Back in August we highlighted Consumer Staples Select Sector SPDR (NYSEArca: XLP) amid bullish upside call buying in the ETF. Here we are now in the first week of October, and not only is the ETF trading at new all time product highs, but the bullish call buying continues even at these levels.
More than 250,000 January 38 strike calls have been accumulated in the past two sessions, and with the ETF trading with a $36 handle, the sector ETF needs to rise an additional 6% or so in order for these options players to “win” to these long call positions. [‘Massive’ Options Trade in Consumer Staples ETF]
However, when we first noticed the call activity back in late August, the ETF was trading around the $35.75 level, and although it did not follow a straight path up, the product is now registering new highs.
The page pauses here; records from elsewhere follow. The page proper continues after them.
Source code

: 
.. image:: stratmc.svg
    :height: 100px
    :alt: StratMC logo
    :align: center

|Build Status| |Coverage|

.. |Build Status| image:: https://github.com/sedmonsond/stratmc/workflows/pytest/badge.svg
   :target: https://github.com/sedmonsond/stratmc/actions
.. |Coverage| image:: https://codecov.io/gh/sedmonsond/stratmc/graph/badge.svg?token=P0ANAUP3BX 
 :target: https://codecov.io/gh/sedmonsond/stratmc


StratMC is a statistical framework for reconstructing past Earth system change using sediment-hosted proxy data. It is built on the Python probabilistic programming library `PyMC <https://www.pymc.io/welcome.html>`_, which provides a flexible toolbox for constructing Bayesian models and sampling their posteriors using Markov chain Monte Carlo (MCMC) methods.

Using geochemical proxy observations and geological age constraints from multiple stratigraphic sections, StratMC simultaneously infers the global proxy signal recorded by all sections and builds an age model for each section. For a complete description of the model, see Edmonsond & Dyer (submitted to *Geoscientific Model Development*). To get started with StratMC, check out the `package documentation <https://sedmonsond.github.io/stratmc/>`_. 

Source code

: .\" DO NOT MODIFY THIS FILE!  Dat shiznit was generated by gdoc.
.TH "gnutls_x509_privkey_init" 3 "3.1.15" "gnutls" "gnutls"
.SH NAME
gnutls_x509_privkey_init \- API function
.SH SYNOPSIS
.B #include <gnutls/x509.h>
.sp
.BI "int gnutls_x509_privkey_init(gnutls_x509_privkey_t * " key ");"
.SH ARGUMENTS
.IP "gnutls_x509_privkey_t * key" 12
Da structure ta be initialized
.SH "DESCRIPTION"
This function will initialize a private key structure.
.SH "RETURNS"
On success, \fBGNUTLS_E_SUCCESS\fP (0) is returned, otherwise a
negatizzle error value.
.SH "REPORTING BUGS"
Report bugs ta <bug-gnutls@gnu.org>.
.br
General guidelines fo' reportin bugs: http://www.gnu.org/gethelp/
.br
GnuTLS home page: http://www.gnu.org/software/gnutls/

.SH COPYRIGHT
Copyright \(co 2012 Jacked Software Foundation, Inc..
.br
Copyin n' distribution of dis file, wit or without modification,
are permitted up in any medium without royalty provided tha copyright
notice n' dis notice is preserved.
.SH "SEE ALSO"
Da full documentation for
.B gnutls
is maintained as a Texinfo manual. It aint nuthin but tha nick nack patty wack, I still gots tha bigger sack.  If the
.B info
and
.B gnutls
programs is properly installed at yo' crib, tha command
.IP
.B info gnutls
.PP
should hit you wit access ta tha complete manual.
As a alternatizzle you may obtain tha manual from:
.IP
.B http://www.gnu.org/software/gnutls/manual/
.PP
If XLP does in fact have a strong fourth quarter and continues to hit new highs, the calls if in the money, would give the long holder control of about 25 million shares of the ETF, which is extremely significant given the fact that the product trades only about 5.8 million shares on an average daily basis.
We believe that the activity is part of a broader theme in 2012 which has involved significant asset inflows and bullish posturing in equity sectors and names that are generally considered “defensive” and/or “low volatility”, and typically these names also yield high dividends historically when compared to benchmarks such as the S&P 500 Index.
For example, funds such as USMV (iShares MSCI USA Minimum Volatility), SPLV (PowerShares S&P 500 Low Volatility Portfolio), DVY (iShares DJ Select Dividend), and HDV (iShares High Dividend Equity) have had stellar years in terms of performance (these funds are generally at or near new highs) as well as delivering appealing dividend yields to investors.